Tre giorni per il pianto. Non di più.

È uno dei momenti più movimentati dei Vangeli, la corsa – col cuore in gola – di un giovane e di un anziano che, senza dirsi nulla, si fiondano al sepolcro pensando: «No, non ci posso credere. Non può finire così». Maria di Magdala li aveva avvertiti: «Hanno portato via il Signore dal sepolcro e non sappiamo dove l’hanno posto!», ed ora Giovanni e Pietro vanno a verificare, attraversati da mille supposizioni, quelle che noi siamo abituati a coltivare per ogni fatto non chiarito. E immaginiamo che pensano a tutto, tranne naturalmente che lui potesse essere risorto.

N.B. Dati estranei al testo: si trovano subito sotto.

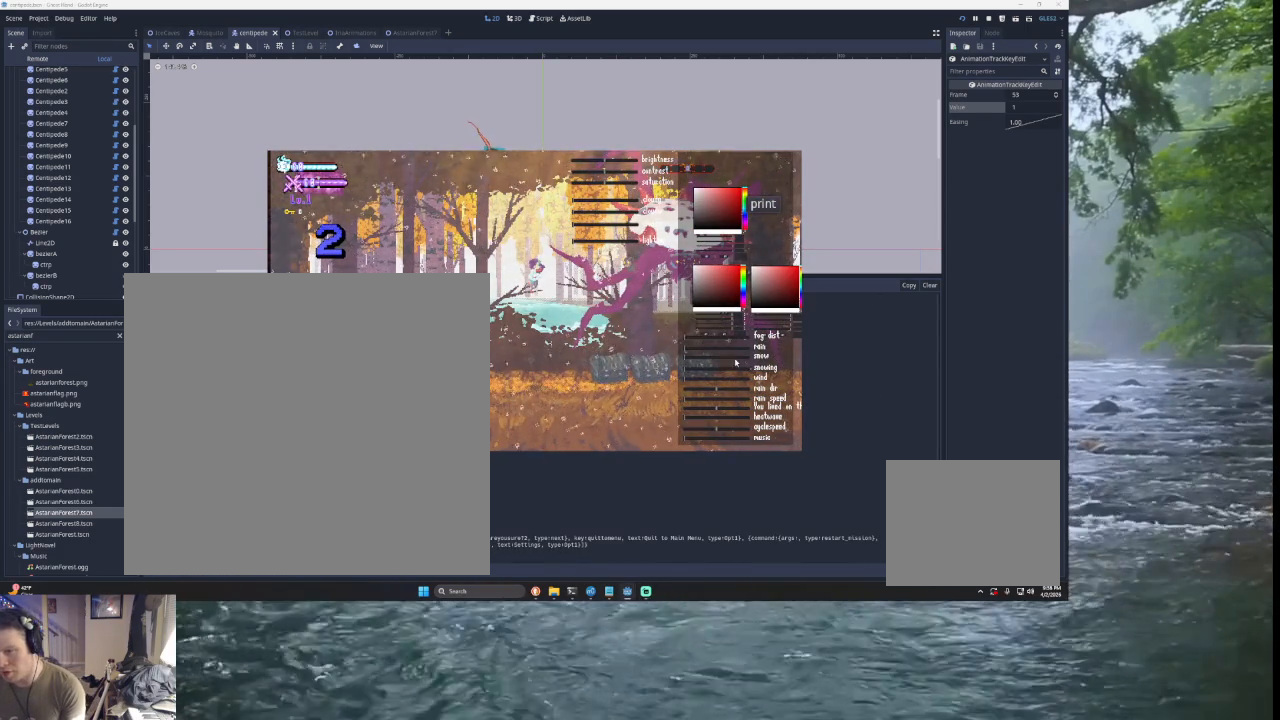
{"buttons": [], "left_stick": "center", "right_stick": "left", "events": []}
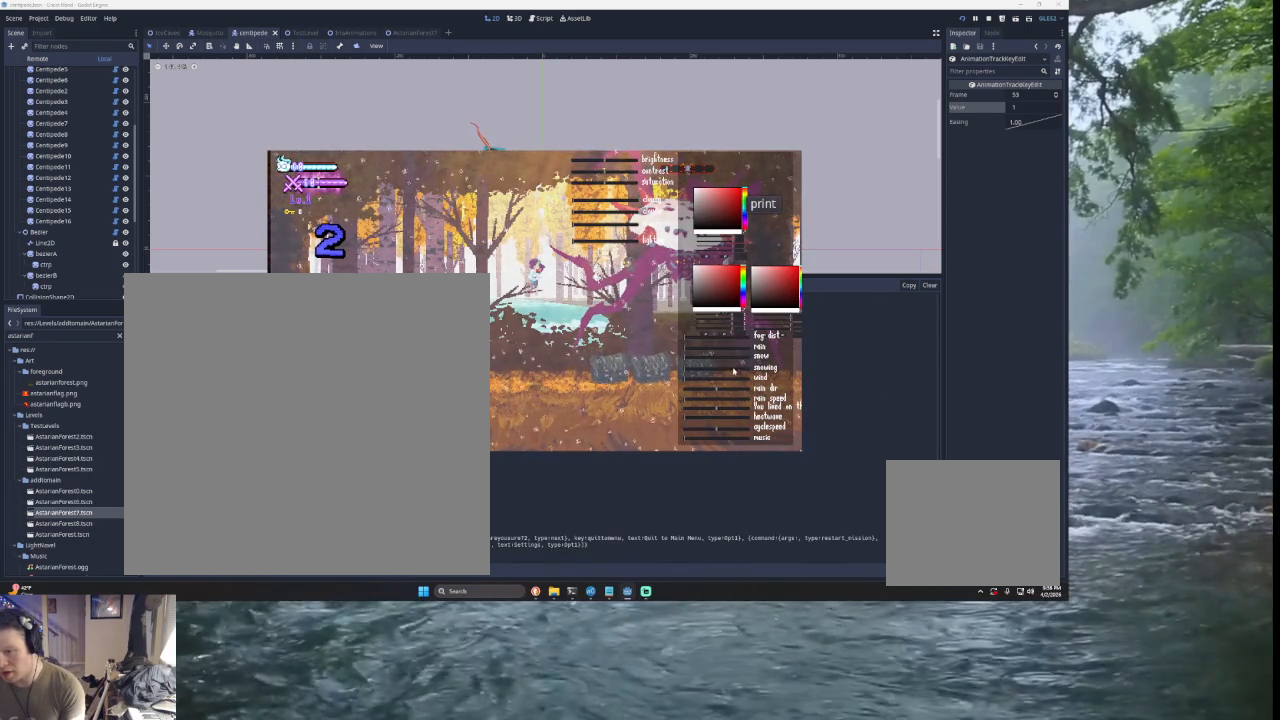
{"buttons": [], "left_stick": "center", "right_stick": "left", "events": []}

Normale che per un tratto corrano appaiati, come mostra il quadro di Burnand. Poi, com’è normale che sia, il più giovane stacca il compagno e arriva primo (lo confesserà in tarda età, con la tipica sfrontatezza giovanile e senza tacere d’aver lasciato entrare per primo il meno giovane). Alla vista delle fasce e del sudario messi in quel modo – segno che era vivo e che non poteva essere stato trafugato -, il «Non ci posso credere» si muta in «Ci credo».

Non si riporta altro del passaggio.